%%

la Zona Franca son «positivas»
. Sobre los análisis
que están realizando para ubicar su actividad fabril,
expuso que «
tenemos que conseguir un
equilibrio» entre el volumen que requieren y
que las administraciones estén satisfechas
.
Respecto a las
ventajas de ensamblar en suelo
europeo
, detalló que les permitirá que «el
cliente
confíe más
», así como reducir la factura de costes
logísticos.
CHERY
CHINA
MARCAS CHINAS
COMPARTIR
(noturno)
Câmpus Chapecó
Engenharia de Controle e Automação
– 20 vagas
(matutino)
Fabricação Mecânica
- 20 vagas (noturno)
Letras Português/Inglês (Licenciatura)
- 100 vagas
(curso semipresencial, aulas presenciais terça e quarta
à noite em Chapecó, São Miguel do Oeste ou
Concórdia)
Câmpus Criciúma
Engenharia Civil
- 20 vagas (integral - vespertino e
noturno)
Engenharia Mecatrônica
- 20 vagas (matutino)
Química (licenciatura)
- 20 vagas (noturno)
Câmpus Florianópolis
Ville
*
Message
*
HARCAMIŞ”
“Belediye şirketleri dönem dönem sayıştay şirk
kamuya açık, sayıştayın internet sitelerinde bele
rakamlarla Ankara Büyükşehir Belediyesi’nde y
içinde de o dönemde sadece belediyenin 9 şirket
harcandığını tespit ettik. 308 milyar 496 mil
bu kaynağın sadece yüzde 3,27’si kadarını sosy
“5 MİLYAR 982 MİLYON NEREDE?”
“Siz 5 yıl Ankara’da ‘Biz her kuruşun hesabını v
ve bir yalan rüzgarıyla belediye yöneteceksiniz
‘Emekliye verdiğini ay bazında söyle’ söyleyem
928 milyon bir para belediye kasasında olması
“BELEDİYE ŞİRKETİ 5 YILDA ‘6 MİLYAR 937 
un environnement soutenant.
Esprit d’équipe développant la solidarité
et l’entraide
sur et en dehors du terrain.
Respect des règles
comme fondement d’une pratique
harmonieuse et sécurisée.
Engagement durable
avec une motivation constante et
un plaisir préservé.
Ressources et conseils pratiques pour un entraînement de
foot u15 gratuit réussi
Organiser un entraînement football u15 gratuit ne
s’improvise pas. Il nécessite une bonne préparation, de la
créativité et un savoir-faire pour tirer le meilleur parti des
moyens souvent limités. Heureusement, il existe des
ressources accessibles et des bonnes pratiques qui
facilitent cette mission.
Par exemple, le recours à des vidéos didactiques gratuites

%%

> [To do]
An exact copy of every entry is what is needed here.

> [Task response]
la Zona Franca son «positivas»
. Sobre los análisis
que están realizando para ubicar su actividad fabril,
expuso que «
tenemos que conseguir un
equilibrio» entre el volumen que requieren y
que las administraciones estén satisfechas
.
Respecto a las
ventajas de ensamblar en suelo
europeo
, detalló que les permitirá que «el
cliente
confíe más
», así como reducir la factura de costes
logísticos.
CHERY
CHINA
MARCAS CHINAS
COMPARTIR
(noturno)
Câmpus Chapecó
Engenharia de Controle e Automação
– 20 vagas
(matutino)
Fabricação Mecânica
- 20 vagas (noturno)
Letras Português/Inglês (Licenciatura)
- 100 vagas
(curso semipresencial, aulas presenciais terça e quarta
à noite em Chapecó, São Miguel do Oeste ou
Concórdia)
Câmpus Criciúma
Engenharia Civil
- 20 vagas (integral - vespertino e
noturno)
Engenharia Mecatrônica
- 20 vagas (matutino)
Química (licenciatura)
- 20 vagas (noturno)
Câmpus Florianópolis
Ville
*
Message
*
HARCAMIŞ”
“Belediye şirketleri dönem dönem sayıştay şirk
kamuya açık, sayıştayın internet sitelerinde bele
rakamlarla Ankara Büyükşehir Belediyesi’nde y
içinde de o dönemde sadece belediyenin 9 şirket
harcandığını tespit ettik. 308 milyar 496 mil
bu kaynağın sadece yüzde 3,27’si kadarını sosy
“5 MİLYAR 982 MİLYON NEREDE?”
“Siz 5 yıl Ankara’da ‘Biz her kuruşun hesabını v
ve bir yalan rüzgarıyla belediye yöneteceksiniz
‘Emekliye verdiğini ay bazında söyle’ söyleyem
928 milyon bir para belediye kasasında olması
“BELEDİYE ŞİRKETİ 5 YILDA ‘6 MİLYAR 937 
un environnement soutenant.
Esprit d’équipe développant la solidarité
et l’entraide
sur et en dehors du terrain.
Respect des règles
comme fondement d’une pratique
harmonieuse et sécurisée.
Engagement durable
avec une motivation constante et
un plaisir préservé.
Ressources et conseils pratiques pour un entraînement de
foot u15 gratuit réussi
Organiser un entraînement football u15 gratuit ne
s’improvise pas. Il nécessite une bonne préparation, de la
créativité et un savoir-faire pour tirer le meilleur parti des
moyens souvent limités. Heureusement, il existe des
ressources accessibles et des bonnes pratiques qui
facilitent cette mission.
Par exemple, le recours à des vidéos didactiques gratuites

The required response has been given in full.